The up-market shoe and accessory brand’s chief executive Neil Clifford has spoken out against the proposed end of the VAT Retail Export Scheme (RES) on December 31.

“The damage will be significantly wider than the Treasury envisages, our luxury goods manufacturing based will be badly wounded and all global brands will halt any investment in the UK due to dramatic drop in demand,” Clifford argued.

READ MORE: 70,000 jobs at risk if Treasury scraps tax-free shopping

In a letter sent to the chancellor on October 8 and seen by Drapers, Clifford explained that Kurt Geiger is planning another 500 job losses in early 2021, equating to over 25 per cent of its workforce.

“While stores have now reopened and were slowly recovering, the second wave of Covid-19 is sadly here, and this combined with the new understandable lockdown measures being introduced, means it is becoming ever-clearer that British business is going to be living with the consequences of the pandemic for not months but for years to come,” Clifford’s letter warned.

Speaking on the end of tax-free shopping, Clifford described the decisions as “a staggering own goal which completely undermines the government’s stated aim to build a ‘global Britain’ post-Brexit”.

The chief executive pointed out that tourist spending from China, the US and the Middle East support far more than the retailers they patronage:

“Visitors to the UK don’t just spend in retail stores – their custom supports hotels, restaurants, and theatres, which experts tell us is worth at least £22 billion a year to the UK’s wider economy. But if we suddenly start charging 20 per cent more than other countries for the same goods, international visitors will immediately go elsewhere, taking their vital spending with them,” Clifford added.

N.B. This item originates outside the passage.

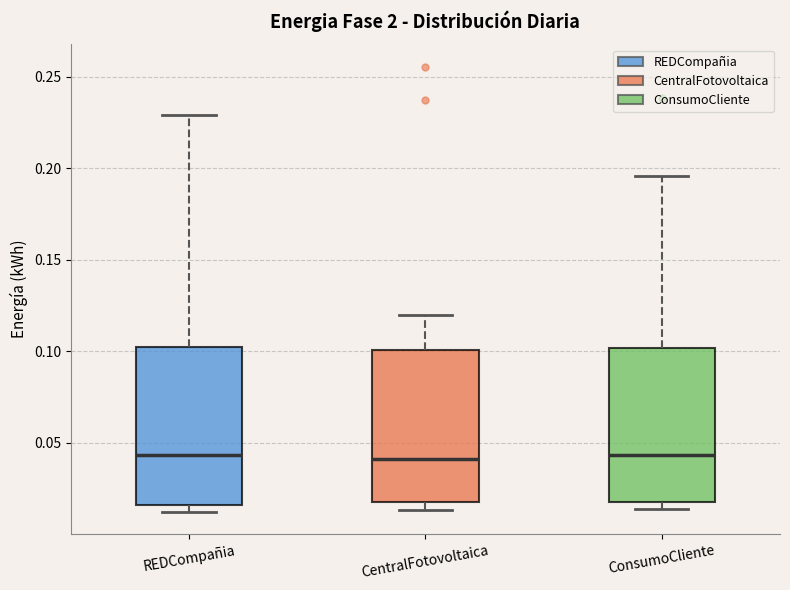

Where is the upper edge of the box for CentralFotovoltaica on the y-axis? The values are not printed on the chart, so give them approximately, as read against the axis.

0.100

He argued that instead of ending the VAT Retail Export Scheme, the government should be extending it, in order to support Britain’s recovery from the economic hardships caused by coronavirus.

“Even if as rumoured that this decision is temporary, to withdraw tax-free shopping entirely rather than extending it to the EU as we leave will have deeply damaging consequences to employment and the UK economy as a whole. I urge you please to reconsider this decision,” Clifford said.